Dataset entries
_ _ _ _ _ _ _
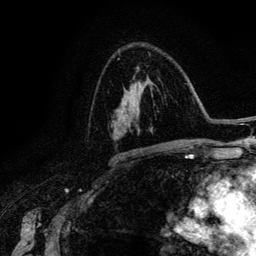
Breast MRI (dynamic contrast-enhanced), one axial slice. Position 83 of 134 along the scan axis. Cropped to one breast. Dynamic contrast-enhanced series, time point 2 of 6 at this slice position (early post-contrast). 3 T. TE 4.2 ms, TR 7.9 ms. 1.2 mm slice thickness. 256 × 256 image matrix, field of view 170 × 170 mm. Female patient.
Annotated regions visible in this slice (semi-automatically segmented with operator editing):
- enhancing-tissue mask used for the functional tumour volume (all voxels passing the contrast-enhancement thresholds inside the analysis volume; usually the tumour): bounding box <126,66,139,130> (left, top, right, bottom; pixels)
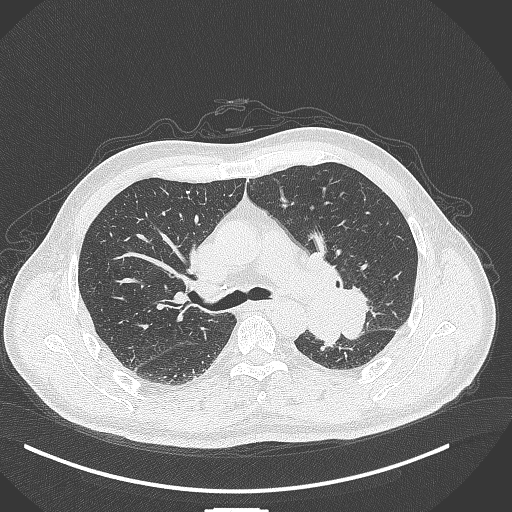
Chest CT, one axial slice; slice 270 of 429 in the series (ordered by position); reconstruction kernel B70f; lung window (W 1500 / L -600 HU); 1 mm slice thickness; 512 × 512 image matrix, field of view 400 × 400 mm. Male patient, age 55 years. Case-level facts recorded for this patient, not image findings: clinical TNM (as recorded): T3 N0 M1c; histopathological grade: G3.
Annotated regions visible in this slice (bounding box drawn by a radiologist):
- lung tumour (recorded histology: adenocarcinoma): bounding box [x1, y1, x2, y2] px = [312, 248, 373, 350]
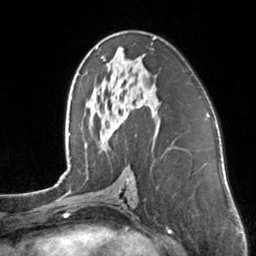
Breast MRI, one axial slice; slice 76 of 160 in the series (ordered by position); cropped to one breast; dynamic contrast-enhanced series, time point 2 of 7 at this slice position (early post-contrast); 3 T; TE 1.7 ms, TR 4.6 ms; 256 × 256 image matrix, field of view 160 × 160 mm. Female patient.
Annotated regions visible in this slice (semi-automatic segmentation, software-assisted and operator-edited):
- enhancing-tissue mask used for the functional tumour volume (all voxels passing the contrast-enhancement thresholds inside the analysis volume; usually the tumour): box from (x=101, y=38) to (x=156, y=59) px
_ _ _ _ _ _ _
*Task statement*:
Say how many lines above contain the string "recorded". Answer with the number only.

*Solution*:
2